The virus tends to live longer in low temperature. Testing between the third and seventh day after receiving the international mail is necessary to detect if the person in close contact with it is infected with the virus or not, Yang said. 

Meanwhile, the Guangdong postal administration beefed up disinfections on packages from overseas. The goods should be disinfected twice at the first stop in the destination city after customs clearance.
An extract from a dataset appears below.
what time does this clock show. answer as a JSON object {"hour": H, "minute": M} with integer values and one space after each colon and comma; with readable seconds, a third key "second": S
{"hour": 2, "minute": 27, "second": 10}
The collection bag of international mails should be disinfected on six sides and then left still for 24 hours before disassembling the mails and disinfecting them.

The virologist also said the measure of testing all international mail receivers shouldn't be adopted nationwide because the anti-epidemic efforts should still be placed on early detection on people in port cities working in processing the mails, or cold-chain food or goods from overseas.

But people who receive the mail should stay alert over taking precautionary measures when opening the mail, and possible symptoms of COVID-19 in case of being infected, especially when the rampant overseas epidemic increases the possibilities of goods or mails carrying virus, experts said. 

Meanwhile, in an anti-pandemic technical guideline released by the Beijing Center for Disease Prevention and Control (Beijing CDC), the agency advised people to disinfect the mails' external packaging and the mail per se, and to have a voluntary test if they have a fever or cough within 14 days after touching international packages. People are also advised to open overseas packages outside their homes with masks and gloves on, the agency said.

South China's Hainan Province suggested people not to purchase goods from countries and regions where the epidemic is rampant.

At least two Omicron cases, one in Beijing and another in Shenzhen, were suspected of being infected by packages from North America. One COVID-19 patient in Zhuhai also had frequent contact with goods from overseas.